- [OBJECTIVE] Gather every line of the material that contains the string "hasta" and copy each one out.

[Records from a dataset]
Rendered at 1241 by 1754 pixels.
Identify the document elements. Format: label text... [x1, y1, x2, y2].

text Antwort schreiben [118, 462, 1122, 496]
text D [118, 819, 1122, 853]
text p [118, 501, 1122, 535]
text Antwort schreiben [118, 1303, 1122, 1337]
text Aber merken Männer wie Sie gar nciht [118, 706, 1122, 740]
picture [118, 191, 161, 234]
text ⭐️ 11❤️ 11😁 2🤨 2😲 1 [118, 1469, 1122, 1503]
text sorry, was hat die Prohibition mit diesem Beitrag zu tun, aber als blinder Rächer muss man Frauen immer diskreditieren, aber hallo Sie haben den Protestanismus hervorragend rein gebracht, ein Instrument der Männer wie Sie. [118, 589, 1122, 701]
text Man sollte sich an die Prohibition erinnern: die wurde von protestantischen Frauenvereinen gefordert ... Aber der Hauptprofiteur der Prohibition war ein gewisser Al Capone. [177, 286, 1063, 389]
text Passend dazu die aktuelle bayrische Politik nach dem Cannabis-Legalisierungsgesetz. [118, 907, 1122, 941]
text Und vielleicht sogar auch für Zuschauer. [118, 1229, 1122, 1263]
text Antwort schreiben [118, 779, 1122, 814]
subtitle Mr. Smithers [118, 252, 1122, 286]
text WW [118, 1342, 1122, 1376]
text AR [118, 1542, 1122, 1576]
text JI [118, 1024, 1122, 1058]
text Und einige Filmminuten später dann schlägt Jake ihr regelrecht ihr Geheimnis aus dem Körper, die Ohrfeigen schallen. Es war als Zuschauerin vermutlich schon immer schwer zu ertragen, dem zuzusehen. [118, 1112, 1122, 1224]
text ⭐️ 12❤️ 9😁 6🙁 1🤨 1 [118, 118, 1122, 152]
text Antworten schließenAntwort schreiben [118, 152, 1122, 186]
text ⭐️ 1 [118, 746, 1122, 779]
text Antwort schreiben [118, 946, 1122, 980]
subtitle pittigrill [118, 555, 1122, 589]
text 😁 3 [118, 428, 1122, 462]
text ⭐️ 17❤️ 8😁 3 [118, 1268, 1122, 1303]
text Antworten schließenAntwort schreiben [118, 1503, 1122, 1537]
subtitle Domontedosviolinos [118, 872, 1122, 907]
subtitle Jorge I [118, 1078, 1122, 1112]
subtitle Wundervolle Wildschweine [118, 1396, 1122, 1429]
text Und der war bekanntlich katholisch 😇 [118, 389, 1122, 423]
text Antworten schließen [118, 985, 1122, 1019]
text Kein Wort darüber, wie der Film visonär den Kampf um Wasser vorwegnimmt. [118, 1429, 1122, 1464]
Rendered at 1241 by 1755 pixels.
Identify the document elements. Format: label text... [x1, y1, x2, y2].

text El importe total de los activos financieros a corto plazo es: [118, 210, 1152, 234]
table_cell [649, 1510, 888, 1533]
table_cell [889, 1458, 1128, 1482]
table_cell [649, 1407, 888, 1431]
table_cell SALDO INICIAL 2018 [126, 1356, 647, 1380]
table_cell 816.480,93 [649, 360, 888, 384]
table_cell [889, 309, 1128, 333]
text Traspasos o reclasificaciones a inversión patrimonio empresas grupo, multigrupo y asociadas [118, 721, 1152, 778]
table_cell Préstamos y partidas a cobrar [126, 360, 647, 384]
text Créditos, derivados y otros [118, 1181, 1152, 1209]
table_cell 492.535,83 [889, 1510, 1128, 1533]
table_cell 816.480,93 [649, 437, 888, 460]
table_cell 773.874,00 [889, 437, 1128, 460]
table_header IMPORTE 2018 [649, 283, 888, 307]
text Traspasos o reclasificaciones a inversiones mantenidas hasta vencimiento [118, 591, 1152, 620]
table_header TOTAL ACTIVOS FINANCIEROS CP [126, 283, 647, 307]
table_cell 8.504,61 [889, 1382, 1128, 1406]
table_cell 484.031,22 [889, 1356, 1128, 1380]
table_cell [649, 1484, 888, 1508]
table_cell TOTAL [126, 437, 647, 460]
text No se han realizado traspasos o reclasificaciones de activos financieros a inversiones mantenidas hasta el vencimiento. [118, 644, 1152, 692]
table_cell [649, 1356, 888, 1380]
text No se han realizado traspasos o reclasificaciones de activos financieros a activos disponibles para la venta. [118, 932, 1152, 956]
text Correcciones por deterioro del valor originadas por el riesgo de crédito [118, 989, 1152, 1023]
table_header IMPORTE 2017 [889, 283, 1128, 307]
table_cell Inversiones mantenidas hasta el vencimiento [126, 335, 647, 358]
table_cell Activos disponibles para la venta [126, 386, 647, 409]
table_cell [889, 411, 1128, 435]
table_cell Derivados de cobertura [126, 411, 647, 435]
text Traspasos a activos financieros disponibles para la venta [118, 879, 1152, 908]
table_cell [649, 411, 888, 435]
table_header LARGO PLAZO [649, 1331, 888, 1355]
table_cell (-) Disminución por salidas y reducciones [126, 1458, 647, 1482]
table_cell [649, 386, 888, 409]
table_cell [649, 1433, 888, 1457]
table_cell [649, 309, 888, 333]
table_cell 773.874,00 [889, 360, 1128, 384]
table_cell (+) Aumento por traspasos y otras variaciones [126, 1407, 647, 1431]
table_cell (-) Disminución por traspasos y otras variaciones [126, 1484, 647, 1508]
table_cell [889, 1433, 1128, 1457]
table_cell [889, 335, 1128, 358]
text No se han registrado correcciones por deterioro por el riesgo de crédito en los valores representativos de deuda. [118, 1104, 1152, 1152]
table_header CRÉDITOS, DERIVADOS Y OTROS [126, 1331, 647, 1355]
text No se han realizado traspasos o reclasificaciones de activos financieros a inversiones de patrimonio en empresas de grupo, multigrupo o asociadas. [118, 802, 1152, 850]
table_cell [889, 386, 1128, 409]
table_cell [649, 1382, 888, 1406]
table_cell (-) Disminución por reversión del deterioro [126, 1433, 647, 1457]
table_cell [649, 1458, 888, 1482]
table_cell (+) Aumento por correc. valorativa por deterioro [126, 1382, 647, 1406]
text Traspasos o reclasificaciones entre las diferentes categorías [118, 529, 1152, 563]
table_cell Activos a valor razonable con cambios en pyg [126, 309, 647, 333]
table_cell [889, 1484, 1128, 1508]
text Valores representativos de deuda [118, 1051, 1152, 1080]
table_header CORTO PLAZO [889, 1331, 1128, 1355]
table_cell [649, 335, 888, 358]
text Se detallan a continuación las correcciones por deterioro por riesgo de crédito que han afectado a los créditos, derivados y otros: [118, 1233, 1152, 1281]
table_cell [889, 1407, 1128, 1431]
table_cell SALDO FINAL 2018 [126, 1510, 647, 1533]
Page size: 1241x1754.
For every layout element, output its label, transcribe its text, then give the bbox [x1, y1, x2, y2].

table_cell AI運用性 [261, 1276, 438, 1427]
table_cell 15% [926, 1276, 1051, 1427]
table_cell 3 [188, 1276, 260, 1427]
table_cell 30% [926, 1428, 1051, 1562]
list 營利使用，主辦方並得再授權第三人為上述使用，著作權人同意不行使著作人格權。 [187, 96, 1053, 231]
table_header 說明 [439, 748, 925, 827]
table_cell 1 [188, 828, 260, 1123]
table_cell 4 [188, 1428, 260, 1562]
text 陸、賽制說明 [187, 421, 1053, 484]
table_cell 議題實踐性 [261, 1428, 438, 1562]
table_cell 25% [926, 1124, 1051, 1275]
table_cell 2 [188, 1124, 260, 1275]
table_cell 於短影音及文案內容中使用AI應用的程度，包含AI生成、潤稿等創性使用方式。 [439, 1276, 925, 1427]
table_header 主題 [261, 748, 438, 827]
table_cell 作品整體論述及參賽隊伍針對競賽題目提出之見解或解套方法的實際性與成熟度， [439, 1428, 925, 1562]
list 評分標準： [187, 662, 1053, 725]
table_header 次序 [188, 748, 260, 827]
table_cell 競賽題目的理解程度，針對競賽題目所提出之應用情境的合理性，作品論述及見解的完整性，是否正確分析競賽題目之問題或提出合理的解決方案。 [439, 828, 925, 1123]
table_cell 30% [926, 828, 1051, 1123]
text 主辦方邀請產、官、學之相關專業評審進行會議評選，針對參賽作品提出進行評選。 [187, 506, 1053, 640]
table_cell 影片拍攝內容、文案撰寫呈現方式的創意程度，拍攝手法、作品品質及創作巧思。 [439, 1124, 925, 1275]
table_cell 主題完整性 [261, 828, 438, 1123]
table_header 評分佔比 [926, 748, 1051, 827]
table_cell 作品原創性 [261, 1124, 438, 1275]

- [ANSWER]
text Traspasos o reclasificaciones a inversiones mantenidas hasta vencimiento [118, 591, 1152, 620]
text No se han realizado traspasos o reclasificaciones de activos financieros a inversiones mantenidas hasta el vencimiento. [118, 644, 1152, 692]
table_cell Inversiones mantenidas hasta el vencimiento [126, 335, 647, 358]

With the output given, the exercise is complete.